> **Task instructions**
Nothing but a number should be given: how many lines of the records include "jullie"?
+++ Material shown
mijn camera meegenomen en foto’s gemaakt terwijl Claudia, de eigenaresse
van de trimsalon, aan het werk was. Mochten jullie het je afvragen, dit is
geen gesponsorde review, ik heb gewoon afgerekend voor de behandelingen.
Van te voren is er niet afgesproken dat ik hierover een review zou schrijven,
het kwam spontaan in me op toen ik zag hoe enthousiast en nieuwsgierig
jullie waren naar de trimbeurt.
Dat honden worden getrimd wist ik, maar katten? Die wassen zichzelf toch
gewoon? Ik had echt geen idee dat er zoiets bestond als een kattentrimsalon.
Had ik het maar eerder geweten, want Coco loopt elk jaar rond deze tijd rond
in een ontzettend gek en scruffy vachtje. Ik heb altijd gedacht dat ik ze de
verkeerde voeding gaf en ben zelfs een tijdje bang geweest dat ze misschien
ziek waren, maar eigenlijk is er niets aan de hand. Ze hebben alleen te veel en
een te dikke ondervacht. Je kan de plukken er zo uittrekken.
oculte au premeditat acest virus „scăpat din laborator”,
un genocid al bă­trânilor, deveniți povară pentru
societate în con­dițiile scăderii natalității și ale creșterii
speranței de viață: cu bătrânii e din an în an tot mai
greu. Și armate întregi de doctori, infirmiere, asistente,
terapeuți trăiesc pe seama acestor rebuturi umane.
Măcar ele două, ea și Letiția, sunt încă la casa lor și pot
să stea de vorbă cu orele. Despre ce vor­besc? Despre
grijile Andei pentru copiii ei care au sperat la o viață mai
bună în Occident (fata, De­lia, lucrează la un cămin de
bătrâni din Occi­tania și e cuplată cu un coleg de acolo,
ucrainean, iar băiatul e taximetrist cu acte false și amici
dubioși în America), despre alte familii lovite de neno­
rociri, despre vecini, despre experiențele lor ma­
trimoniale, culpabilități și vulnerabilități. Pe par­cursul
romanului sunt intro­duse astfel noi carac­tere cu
++++++
> **Answer to this task**
2